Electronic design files
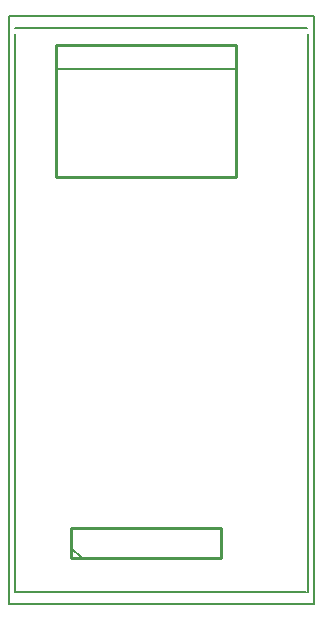
<source format=gto>
G04 MADE WITH FRITZING*
G04 WWW.FRITZING.ORG*
G04 SINGLE SIDED*
G04 HOLES NOT PLATED*
G04 CONTOUR ON CENTER OF CONTOUR VECTOR*
%ASAXBY*%
%FSLAX23Y23*%
%MOIN*%
%OFA0B0*%
%SFA1.0B1.0*%
%ADD10R,1.023620X1.968500X1.007620X1.952500*%
%ADD11C,0.008000*%
%ADD12C,0.007960*%
%ADD13C,0.010000*%
%ADD14C,0.005000*%
%LNSILK1*%
G90*
G70*
G54D11*
X4Y1965D02*
X1020Y1965D01*
X1020Y4D01*
X4Y4D01*
X4Y1965D01*
D02*
G54D12*
X25Y1904D02*
X25Y44D01*
D02*
X1001Y44D02*
X1001Y1904D01*
D02*
X25Y44D02*
X995Y44D01*
D02*
X25Y1925D02*
X998Y1925D01*
G54D13*
D02*
X162Y1426D02*
X762Y1426D01*
D02*
X762Y1426D02*
X762Y1866D01*
D02*
X762Y1866D02*
X162Y1866D01*
D02*
X162Y1866D02*
X162Y1426D01*
G54D14*
D02*
X762Y1786D02*
X162Y1786D01*
G54D13*
D02*
X212Y156D02*
X712Y156D01*
D02*
X712Y156D02*
X712Y256D01*
D02*
X712Y256D02*
X212Y256D01*
D02*
X212Y256D02*
X212Y156D01*
G54D14*
D02*
X247Y156D02*
X212Y191D01*
G04 End of Silk1*
M02*
</source>
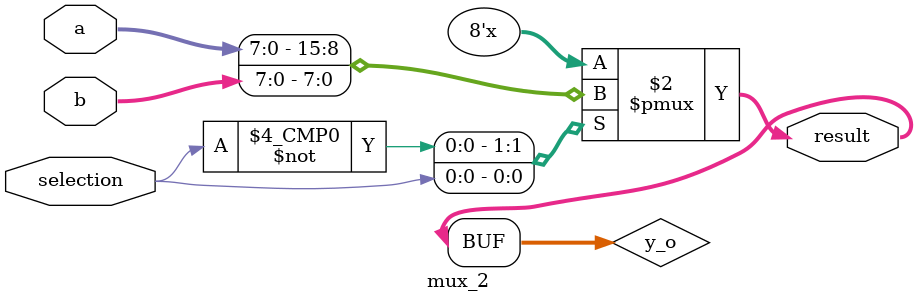
<source format=sv>
/**
 * Multiplexer 2-1 module.
 *
 * Parameters:
 *     N       - number of bits.
 *
 * Inputs:
 *     a       	  - first input.
 *     b       	  - second input.
 *     selection  - Selection Input.
 *
 * Outputs:
 *     result   - Selection Result.
 *
 */
module mux_2 #(parameter N=8) (
	input [N-1:0] a, b, 
	input  selection, 
	output [N-1:0] result);
	
	logic [N-1:0] y_o;
	always_comb
	case(selection)
		1'b0:   y_o = a ;
		1'b1:   y_o = b ;
		
		default: y_o = 8'bz;
	endcase
	
	assign result = y_o;
	 
endmodule

</source>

● Job: Exactly as written, reproduce the lines from the one containing "X25Y1904D02*" through the last line of the entries above, and leave every picture out.

● Exercise response:
X25Y1904D02*
X25Y44D01*
D02*
X1001Y44D02*
X1001Y1904D01*
D02*
X25Y44D02*
X995Y44D01*
D02*
X25Y1925D02*
X998Y1925D01*
G54D13*
D02*
X162Y1426D02*
X762Y1426D01*
D02*
X762Y1426D02*
X762Y1866D01*
D02*
X762Y1866D02*
X162Y1866D01*
D02*
X162Y1866D02*
X162Y1426D01*
G54D14*
D02*
X762Y1786D02*
X162Y1786D01*
G54D13*
D02*
X212Y156D02*
X712Y156D01*
D02*
X712Y156D02*
X712Y256D01*
D02*
X712Y256D02*
X212Y256D01*
D02*
X212Y256D02*
X212Y156D01*
G54D14*
D02*
X247Y156D02*
X212Y191D01*
G04 End of Silk1*
M02*
</source>
<source format=sv>
/**
 * Multiplexer 2-1 module.
 *
 * Parameters:
 *     N       - number of bits.
 *
 * Inputs:
 *     a       	  - first input.
 *     b       	  - second input.
 *     selection  - Selection Input.
 *
 * Outputs:
 *     result   - Selection Result.
 *
 */
module mux_2 #(parameter N=8) (
	input [N-1:0] a, b, 
	input  selection, 
	output [N-1:0] result);
	
	logic [N-1:0] y_o;
	always_comb
	case(selection)
		1'b0:   y_o = a ;
		1'b1:   y_o = b ;
		
		default: y_o = 8'bz;
	endcase
	
	assign result = y_o;
	 
endmodule

</source>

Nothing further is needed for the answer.